(Saved data entries)
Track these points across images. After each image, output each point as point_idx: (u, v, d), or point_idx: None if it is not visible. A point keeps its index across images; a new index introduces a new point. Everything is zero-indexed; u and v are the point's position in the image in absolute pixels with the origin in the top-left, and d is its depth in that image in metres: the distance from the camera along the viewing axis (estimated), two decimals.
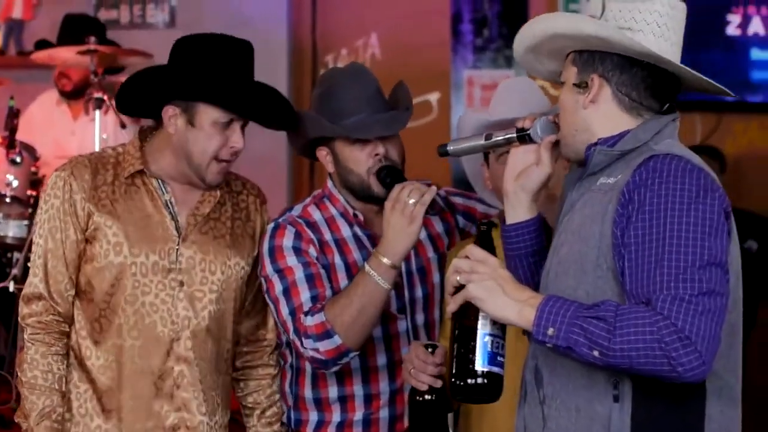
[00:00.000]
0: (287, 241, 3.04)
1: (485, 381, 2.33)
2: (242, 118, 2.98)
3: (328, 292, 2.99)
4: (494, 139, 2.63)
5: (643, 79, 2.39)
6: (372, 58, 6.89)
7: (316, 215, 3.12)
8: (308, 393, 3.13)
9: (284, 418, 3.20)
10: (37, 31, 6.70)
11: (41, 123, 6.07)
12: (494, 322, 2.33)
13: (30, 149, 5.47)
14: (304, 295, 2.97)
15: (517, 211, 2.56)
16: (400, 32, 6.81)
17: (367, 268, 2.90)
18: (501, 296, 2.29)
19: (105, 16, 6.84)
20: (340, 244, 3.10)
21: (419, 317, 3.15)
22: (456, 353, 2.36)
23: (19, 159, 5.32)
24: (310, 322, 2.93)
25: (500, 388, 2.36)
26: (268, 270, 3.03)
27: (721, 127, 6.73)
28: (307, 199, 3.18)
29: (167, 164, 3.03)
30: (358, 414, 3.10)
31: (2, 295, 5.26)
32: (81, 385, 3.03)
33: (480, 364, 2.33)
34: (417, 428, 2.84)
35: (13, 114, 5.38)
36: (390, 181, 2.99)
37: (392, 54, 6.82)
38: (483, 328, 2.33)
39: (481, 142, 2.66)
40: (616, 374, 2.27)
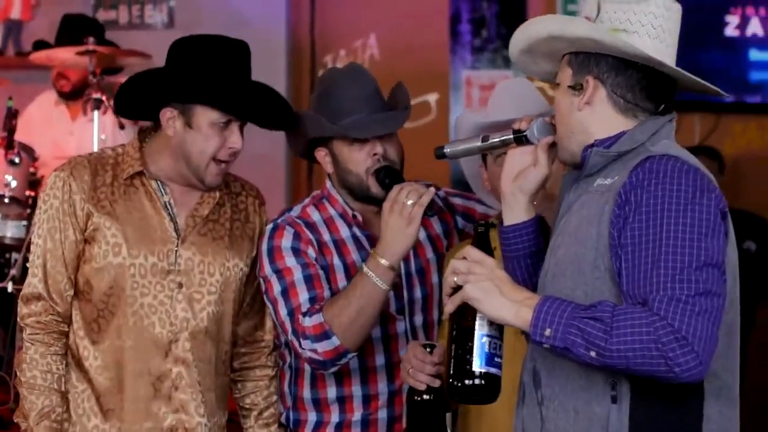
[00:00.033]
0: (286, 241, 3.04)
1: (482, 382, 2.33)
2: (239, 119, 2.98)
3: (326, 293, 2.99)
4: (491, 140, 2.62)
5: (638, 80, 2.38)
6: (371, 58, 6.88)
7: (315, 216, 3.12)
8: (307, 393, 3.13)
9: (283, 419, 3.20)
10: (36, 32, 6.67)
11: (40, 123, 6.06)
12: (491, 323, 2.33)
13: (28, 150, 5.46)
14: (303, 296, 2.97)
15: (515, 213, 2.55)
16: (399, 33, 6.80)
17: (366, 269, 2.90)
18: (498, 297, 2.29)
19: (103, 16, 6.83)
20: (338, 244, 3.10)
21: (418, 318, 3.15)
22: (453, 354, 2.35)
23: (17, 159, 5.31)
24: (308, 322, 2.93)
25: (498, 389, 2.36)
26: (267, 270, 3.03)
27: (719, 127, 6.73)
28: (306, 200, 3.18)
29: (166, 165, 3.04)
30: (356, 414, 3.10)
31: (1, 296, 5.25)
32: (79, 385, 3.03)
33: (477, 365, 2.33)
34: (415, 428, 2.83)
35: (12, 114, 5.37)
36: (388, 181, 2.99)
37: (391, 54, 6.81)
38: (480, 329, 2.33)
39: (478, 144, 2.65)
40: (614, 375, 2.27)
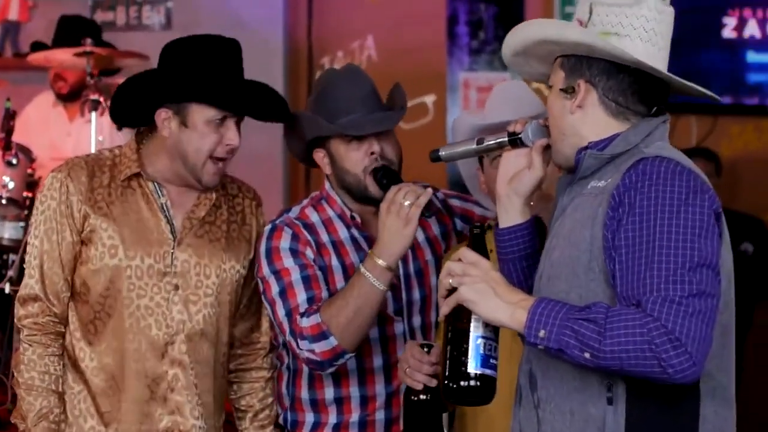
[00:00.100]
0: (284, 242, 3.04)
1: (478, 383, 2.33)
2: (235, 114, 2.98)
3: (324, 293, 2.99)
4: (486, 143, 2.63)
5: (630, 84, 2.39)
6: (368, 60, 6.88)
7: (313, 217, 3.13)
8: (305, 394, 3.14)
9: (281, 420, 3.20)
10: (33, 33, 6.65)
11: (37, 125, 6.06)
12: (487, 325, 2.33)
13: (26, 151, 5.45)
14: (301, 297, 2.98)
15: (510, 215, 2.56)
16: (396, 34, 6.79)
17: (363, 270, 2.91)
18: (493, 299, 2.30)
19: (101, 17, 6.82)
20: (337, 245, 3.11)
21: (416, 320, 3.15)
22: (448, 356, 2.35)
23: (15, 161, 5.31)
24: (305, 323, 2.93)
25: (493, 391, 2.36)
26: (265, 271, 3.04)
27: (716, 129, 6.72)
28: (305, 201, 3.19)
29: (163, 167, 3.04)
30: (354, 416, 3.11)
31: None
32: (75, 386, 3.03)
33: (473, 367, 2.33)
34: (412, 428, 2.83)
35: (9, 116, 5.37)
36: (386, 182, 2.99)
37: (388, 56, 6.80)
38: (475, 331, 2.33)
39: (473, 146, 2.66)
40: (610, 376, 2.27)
==
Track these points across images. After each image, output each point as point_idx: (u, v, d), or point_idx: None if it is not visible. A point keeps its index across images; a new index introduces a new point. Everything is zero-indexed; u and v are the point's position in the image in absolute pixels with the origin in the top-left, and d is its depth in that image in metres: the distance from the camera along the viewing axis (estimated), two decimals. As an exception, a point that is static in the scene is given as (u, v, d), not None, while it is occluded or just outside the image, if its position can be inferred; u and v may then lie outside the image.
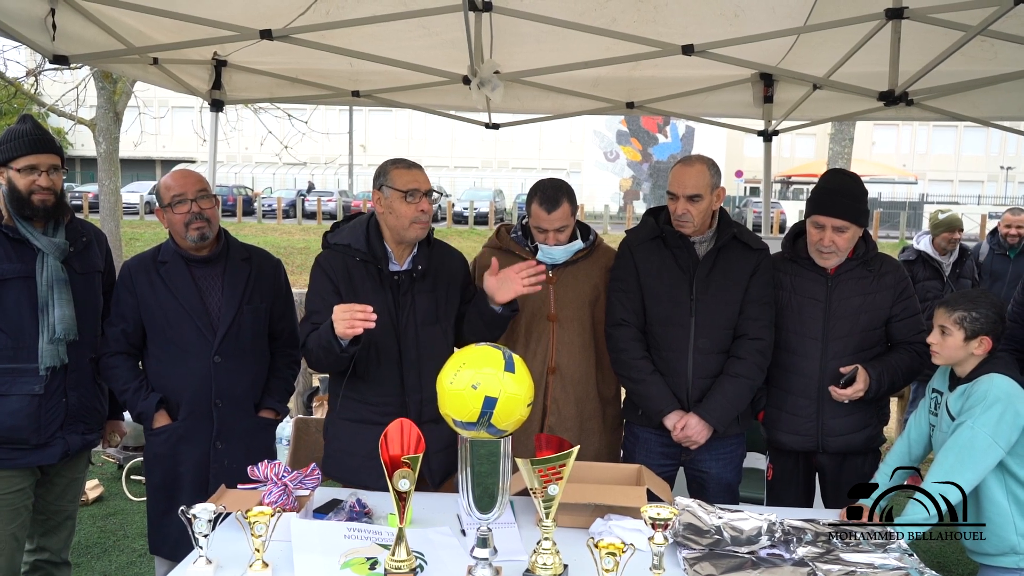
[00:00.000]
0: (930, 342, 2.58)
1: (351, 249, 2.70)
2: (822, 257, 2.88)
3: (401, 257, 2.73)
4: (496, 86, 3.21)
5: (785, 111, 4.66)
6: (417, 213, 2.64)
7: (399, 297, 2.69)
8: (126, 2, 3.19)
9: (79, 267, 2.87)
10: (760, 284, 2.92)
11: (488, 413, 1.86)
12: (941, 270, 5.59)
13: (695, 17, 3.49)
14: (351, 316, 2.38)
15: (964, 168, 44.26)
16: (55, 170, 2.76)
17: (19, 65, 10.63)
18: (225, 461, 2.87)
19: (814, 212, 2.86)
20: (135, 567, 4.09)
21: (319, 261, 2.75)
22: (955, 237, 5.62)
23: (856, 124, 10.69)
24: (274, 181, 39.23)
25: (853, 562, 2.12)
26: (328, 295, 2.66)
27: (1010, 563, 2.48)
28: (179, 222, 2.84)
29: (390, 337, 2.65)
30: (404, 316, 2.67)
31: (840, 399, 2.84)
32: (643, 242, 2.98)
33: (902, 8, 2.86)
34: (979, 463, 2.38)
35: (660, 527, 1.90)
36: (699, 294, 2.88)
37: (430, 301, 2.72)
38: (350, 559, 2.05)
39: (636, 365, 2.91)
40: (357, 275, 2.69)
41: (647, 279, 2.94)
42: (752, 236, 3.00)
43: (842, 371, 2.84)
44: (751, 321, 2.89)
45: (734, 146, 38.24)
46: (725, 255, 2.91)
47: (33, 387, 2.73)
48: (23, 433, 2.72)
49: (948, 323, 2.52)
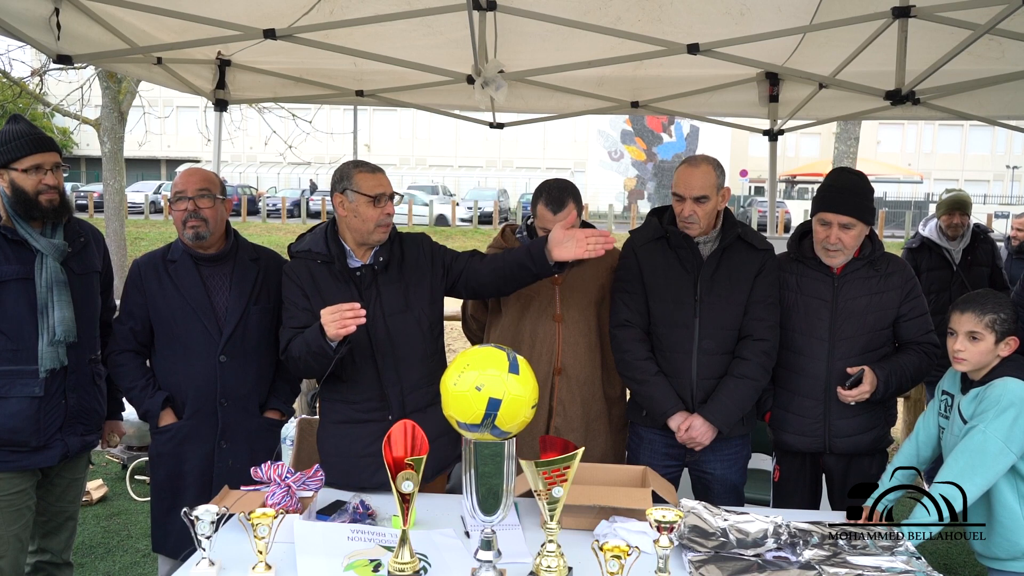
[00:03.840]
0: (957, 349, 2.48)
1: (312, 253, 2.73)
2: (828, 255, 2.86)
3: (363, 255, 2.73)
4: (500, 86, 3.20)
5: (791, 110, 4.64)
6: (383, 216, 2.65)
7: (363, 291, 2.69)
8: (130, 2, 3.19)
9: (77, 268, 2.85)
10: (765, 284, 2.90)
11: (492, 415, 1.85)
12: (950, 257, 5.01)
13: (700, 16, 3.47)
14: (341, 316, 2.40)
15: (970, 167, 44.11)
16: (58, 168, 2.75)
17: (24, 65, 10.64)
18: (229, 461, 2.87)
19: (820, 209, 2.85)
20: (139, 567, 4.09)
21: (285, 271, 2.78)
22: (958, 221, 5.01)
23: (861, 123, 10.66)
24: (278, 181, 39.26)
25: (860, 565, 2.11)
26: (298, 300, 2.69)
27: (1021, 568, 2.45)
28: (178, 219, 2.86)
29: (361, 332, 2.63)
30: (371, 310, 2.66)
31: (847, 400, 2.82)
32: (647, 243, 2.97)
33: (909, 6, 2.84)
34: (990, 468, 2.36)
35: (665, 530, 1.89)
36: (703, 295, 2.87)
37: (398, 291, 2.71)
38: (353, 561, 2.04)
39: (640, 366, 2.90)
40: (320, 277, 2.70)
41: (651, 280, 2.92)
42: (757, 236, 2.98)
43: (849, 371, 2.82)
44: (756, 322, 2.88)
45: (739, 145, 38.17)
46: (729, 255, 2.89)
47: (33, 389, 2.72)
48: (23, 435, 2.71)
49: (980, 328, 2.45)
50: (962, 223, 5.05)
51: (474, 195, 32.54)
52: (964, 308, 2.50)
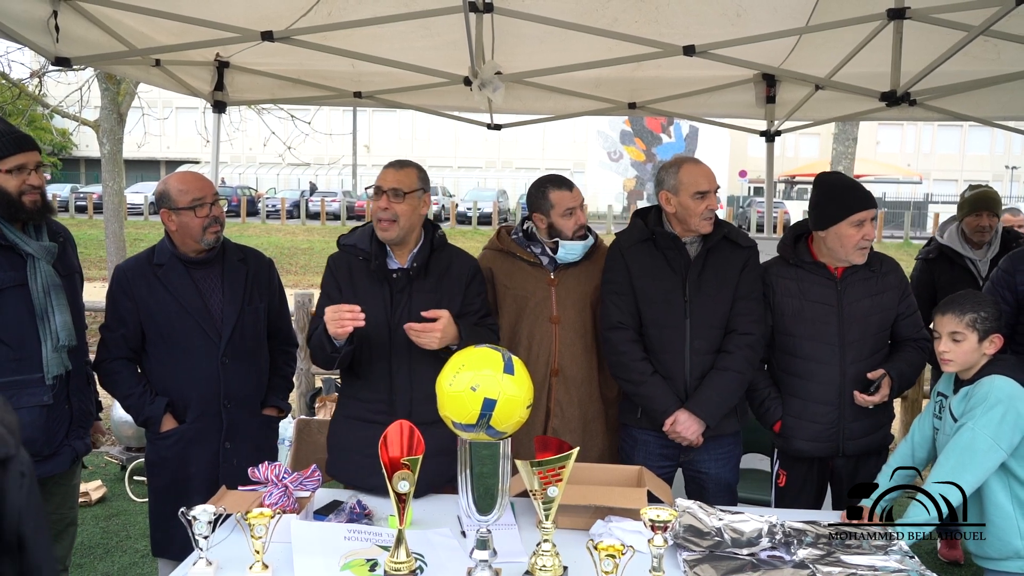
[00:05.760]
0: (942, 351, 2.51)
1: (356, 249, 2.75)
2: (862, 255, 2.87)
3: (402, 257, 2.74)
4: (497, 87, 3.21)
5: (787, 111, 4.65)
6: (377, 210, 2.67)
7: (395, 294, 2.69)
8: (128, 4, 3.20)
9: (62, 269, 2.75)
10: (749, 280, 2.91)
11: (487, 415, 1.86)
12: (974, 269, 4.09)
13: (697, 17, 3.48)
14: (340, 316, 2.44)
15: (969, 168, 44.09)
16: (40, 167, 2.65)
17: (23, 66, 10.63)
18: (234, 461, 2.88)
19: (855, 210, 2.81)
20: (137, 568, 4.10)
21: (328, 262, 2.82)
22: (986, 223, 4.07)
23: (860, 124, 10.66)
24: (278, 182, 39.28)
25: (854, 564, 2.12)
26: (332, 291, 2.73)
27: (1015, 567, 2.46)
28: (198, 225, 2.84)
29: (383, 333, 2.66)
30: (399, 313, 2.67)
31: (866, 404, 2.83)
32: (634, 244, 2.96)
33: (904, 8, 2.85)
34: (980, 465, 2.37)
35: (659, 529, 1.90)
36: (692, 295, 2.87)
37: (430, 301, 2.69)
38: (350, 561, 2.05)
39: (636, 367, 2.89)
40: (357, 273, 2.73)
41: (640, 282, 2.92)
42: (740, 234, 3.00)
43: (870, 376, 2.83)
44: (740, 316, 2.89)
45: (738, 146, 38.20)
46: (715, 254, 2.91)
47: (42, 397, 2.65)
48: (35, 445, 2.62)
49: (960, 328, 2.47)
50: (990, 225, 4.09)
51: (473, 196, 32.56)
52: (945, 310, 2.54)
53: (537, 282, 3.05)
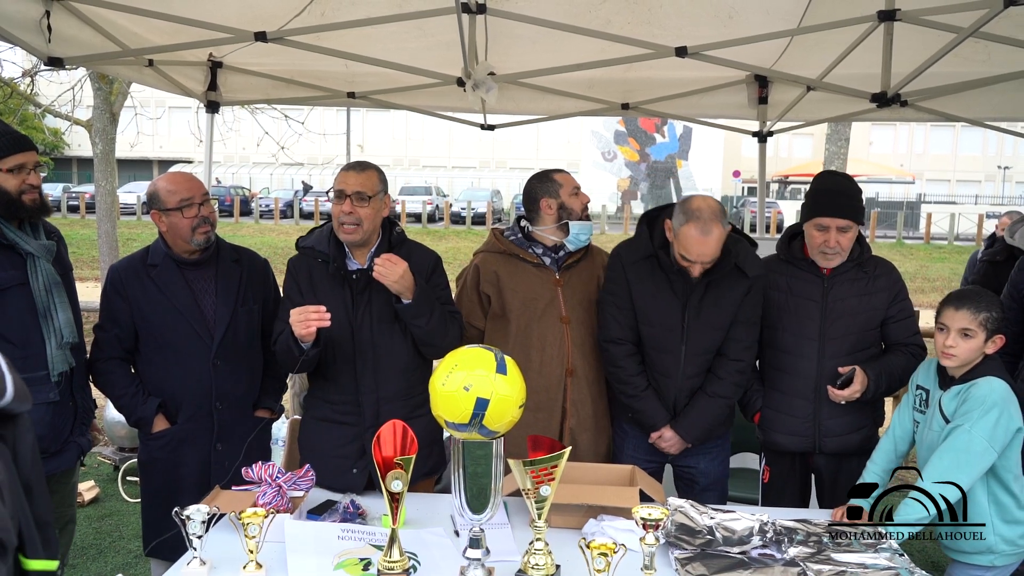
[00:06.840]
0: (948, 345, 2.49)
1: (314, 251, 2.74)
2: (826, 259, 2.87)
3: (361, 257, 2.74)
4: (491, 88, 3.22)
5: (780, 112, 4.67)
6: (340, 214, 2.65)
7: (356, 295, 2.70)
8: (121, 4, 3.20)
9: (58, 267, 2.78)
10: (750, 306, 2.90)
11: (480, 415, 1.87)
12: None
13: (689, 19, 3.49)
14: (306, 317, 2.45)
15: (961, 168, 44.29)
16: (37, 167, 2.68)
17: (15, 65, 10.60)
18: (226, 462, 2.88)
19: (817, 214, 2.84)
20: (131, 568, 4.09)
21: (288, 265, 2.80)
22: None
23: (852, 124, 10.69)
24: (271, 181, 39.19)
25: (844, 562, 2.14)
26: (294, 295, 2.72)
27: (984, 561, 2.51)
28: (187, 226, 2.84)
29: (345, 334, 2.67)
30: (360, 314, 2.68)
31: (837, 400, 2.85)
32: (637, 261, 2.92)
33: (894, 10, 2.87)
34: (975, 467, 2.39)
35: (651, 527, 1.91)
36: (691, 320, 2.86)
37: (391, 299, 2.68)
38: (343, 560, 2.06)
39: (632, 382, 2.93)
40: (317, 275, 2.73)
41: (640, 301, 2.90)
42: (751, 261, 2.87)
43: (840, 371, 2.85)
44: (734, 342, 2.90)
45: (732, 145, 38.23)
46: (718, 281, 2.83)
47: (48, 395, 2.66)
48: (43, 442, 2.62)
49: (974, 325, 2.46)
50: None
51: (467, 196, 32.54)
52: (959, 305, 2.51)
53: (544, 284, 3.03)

» **What is required**
Above are entries with pictures among them. Write out exactly the lines from the one containing "outside the image." through the one containing "49: (948, 323, 2.52)", ends included, and leave those pictures out.

» **Response below**
Track these points across images. After each image, output each point as point_idx: (u, v, d), or point_idx: None if it is not visible. A point keeps its index across images; a new index introduces a new point. Everything is zero-indexed; u and v are the point's position in the image in absolute pixels with the origin in the top-left, and d is its depth in that image in metres: the distance from the camera along the viewing axis (estimated), two decimals. As an exception, a point that is static in the scene is given as (u, v, d), not None, while it is occluded or just outside the image, if its position can be inferred; u and v may then lie outside the image.
[00:00.000]
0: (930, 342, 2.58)
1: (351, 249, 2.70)
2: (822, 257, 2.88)
3: (401, 257, 2.73)
4: (496, 86, 3.21)
5: (785, 111, 4.66)
6: (417, 213, 2.64)
7: (399, 297, 2.69)
8: (126, 2, 3.19)
9: (79, 267, 2.87)
10: (760, 284, 2.92)
11: (488, 413, 1.86)
12: (941, 270, 5.59)
13: (695, 17, 3.49)
14: (351, 316, 2.38)
15: (964, 168, 44.26)
16: (55, 170, 2.76)
17: (19, 65, 10.63)
18: (225, 461, 2.87)
19: (814, 212, 2.86)
20: (135, 567, 4.09)
21: (319, 261, 2.75)
22: (955, 237, 5.62)
23: (856, 124, 10.69)
24: (274, 181, 39.23)
25: (853, 562, 2.12)
26: (328, 295, 2.66)
27: (1010, 563, 2.48)
28: (179, 222, 2.84)
29: (390, 337, 2.65)
30: (404, 316, 2.67)
31: (840, 399, 2.84)
32: (643, 242, 2.98)
33: (902, 8, 2.86)
34: (979, 463, 2.38)
35: (660, 527, 1.90)
36: (699, 294, 2.88)
37: (430, 301, 2.72)
38: (350, 559, 2.05)
39: (636, 365, 2.91)
40: (357, 275, 2.69)
41: (647, 279, 2.94)
42: (752, 236, 3.00)
43: (842, 371, 2.84)
44: (751, 321, 2.89)
45: (734, 146, 38.24)
46: (725, 255, 2.91)
47: (33, 387, 2.73)
48: (23, 433, 2.72)
49: (948, 323, 2.52)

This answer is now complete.